Among the lines below, list those containing the string "nicht".

━━━ Supplied material ━━━

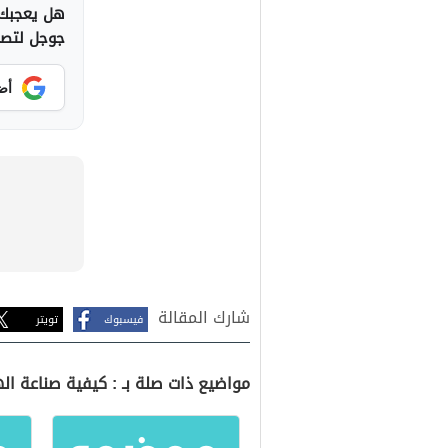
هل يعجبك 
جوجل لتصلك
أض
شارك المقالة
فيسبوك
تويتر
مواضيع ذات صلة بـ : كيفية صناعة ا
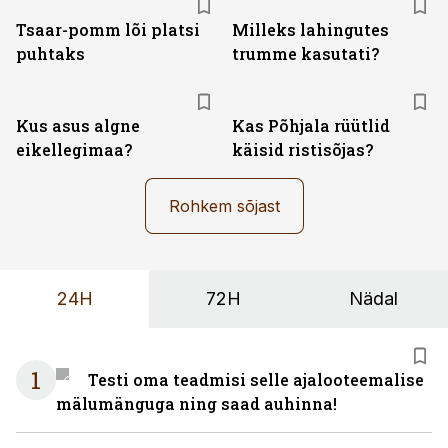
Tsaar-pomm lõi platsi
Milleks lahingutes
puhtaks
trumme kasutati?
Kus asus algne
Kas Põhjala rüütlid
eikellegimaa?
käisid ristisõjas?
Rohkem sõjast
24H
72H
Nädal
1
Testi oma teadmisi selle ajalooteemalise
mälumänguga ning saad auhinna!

━━━
━━━ Supplied material ━━━

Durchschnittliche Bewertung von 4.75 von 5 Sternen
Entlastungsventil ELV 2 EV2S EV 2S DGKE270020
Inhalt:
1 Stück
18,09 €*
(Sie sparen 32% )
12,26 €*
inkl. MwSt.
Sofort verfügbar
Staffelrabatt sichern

━━━
━━━ Supplied material ━━━

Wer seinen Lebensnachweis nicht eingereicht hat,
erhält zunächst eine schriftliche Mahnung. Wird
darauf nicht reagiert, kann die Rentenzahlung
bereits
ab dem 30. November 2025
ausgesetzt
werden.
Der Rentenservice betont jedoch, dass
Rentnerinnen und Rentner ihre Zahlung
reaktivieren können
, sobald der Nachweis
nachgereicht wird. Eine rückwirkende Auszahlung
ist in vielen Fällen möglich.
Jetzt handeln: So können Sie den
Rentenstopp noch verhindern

━━━

* **Answer for the task**:
Wer seinen Lebensnachweis nicht eingereicht hat,
darauf nicht reagiert, kann die Rentenzahlung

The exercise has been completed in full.